## 练习要求
(a) 用两句话概括这篇关于网易云音乐歌单爬取报错的帖子。
(b) 从这篇关于网易云音乐歌单爬取报错的帖子停下的地方接着往下写。

Pycharm爬取数据时,索引出错,报错keyerror,请问应该怎么重置?

代码:

# _*_ coding=utf-8 _*_
import requests as rq
from bs4 import BeautifulSoup
import pandas as pd
import numpy as np
import time
import concurrent.futures
from multiprocessing.dummy import Pool as pool

limit = 10000  # 热门歌单播放量筛选下限
headers = {
    'Referer': 'http://music.163.com/',
    'Host': 'music.163.com',
    'User-Agent': 'Mozilla/5.0 (Windows NT 10.0; Win64; x64) AppleWebKit/537.36 (KHTML, like Gecko) Chrome/62.0.3202.75 Safari/537.36',
    'Accept': 'text/html,application/xhtml+xml,application/xml;q=0.9,image/webp,image/apng,*/*;q=0.8'
}
headers1 = {
    'Referer': 'http://music.163.com/',
    'Host': 'music.163.com',
    'User-Agent': 'Mozilla/5.0 (Windows NT 10.0; Win64; x64) AppleWebKit/537.36 (KHTML, like Gecko) Chrome/62.0.3202.75 Safari/537.36',
    'Accept': 'text/html,application/xhtml+xml,application/xml;q=0.9,image/webp,image/apng,*/*;q=0.8,application/signed-exchange;v=b3;q=0.9'
}
finallist = []
url_list = []
count = 0
LABEL = '网易云音乐-爬取歌单数据'


def getHTMLText(url, headers):  # 通用的获取网站内容的框架
    try:
        r = rq.get(url, headers=headers)

## 数据摘录
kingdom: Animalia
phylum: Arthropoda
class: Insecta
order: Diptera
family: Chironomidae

* * *

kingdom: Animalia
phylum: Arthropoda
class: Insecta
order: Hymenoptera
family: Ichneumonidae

## 最终结果
(a) 提问者在用Pycharm爬取数据时遇到索引出错、报KeyError的问题，想知道该怎么重置。附上的代码导入了requests、BeautifulSoup、pandas等库，把热门歌单播放量的筛选下限设为10000，设置了指向music.163.com的请求头，还开始定义一个获取网站内容的通用函数getHTMLText。

(b)
        r.raise_for_status()
        r.encoding = r.apparent_encoding
        return r.text
    except:
        return "网络解析错误"


def get_url(cat, depth):  # 获取首页该分类下面的歌单url,形成url_list
    depth = 1
    start_url = 'https://music.163.com/discover/playlist/?order=hot&cat=' + cat
    for i in range(depth):
        try:
            url = start_url + '&limit=35' + '&offset=' + str(35 * (i + 1))
            html = getHTMLText(url, headers)
            parse_main(html)
        except:
            print('失败')
            continue


def parse_main(html):  # 解析单个url
    soup = BeautifulSoup(html, 'html.parser')
    c = soup.find_all('li')
    for unit in c:
        try:
            name_url = unit.find('a', {'class': "tit f-thide s-fc0"})  # m这里有URL,名字的信息
            number = eval(unit.find('span', {'class': 'nb'}).text.replace('万', '0000'))  # 这里获取的是播放量的信息,用于初步筛选
            list1 = [name_url['title'].replace(u'\xa0', u' '), number, name_url['href']]
            url_list.append(list1)
        except:
            continue


def parse_single(listid):  # 进入歌单内部解析,获取播放量,收藏量,标签等信息
    global count
    count += 1
    # print(count)
    # print('\0')
    singleurl = 'https://music.163.com' + listid
    # print(singleurl)
    # print('\0')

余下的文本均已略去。